Amigas paradas: meterse a monja tampoco es la solución
Echan a una monja de un convento de Toledo por pasarse el día en Féisbuc

María Jesús Galán, una monja de clausura de 54 años que alcanzó cierta popularidad en las redes sociales (por tener 200 amigos en Féisbuc, que ya ves... ¡Hasta Monteys tiene más!) y a quien algún reportaje tontuno de televisión bautizó como «Sor Internet» (ja-ja) ha sido expulsada de su convento. Presuntamente, por pasarse más tiempo en las redes sociales que en el claustro. Imaginamos el sermón de la madre priora: «Este convento es una máquina cuyos engranajes funcionan con disciplina y bla bla bla a la puta calle.» Bueno, esto mismo, pero sin tacos.
Sin embargo, según ha confesado Sor María Jesús en su muro de Féisbuc, la culpa no es de las redes sociales. Ella acusa a «unas keniatas que me han hecho la vida imposible», y asegura que sus superiores han decidido despedirla para que «las keniatas se queden tranquilas. No tienen vocación pero vienen a recoger dinero para sus familias.»

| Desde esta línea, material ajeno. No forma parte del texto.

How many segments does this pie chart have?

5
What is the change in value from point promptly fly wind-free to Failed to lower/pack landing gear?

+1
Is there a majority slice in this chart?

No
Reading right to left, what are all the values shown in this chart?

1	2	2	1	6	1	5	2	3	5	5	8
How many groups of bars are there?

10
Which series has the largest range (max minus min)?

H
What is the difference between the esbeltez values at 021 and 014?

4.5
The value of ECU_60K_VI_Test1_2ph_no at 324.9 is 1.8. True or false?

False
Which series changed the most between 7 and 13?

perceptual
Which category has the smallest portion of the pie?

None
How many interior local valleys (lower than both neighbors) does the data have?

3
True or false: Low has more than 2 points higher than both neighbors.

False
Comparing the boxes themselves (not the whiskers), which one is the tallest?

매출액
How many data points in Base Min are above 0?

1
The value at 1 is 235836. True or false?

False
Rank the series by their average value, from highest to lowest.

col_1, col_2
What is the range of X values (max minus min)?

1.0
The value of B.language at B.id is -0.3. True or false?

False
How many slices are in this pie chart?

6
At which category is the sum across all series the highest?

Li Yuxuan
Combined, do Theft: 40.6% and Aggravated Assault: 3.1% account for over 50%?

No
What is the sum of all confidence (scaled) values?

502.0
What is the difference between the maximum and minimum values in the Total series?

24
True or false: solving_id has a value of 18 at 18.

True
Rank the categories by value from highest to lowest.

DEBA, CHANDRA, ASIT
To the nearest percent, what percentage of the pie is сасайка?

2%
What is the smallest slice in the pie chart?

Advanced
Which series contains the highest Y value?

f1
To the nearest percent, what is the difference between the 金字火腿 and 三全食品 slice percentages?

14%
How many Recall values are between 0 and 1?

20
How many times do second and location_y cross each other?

Esto no cambia mucho el problema de fondo: sea porque la empresa no te deja ni un ratito para aliviar tu estrés en un par de twiteos, sea porque los keniatas vienen a quitarte el trabajo, resulta que el convento es un empresa como cualquier otra. Si estabas pensando en tomar los hábitos, haciéndote la ilusión de un chollete para toda la vida, ahora ya lo sabes: la orden tampoco es una opción.
Pero vaya, aún puedes ser funcionario.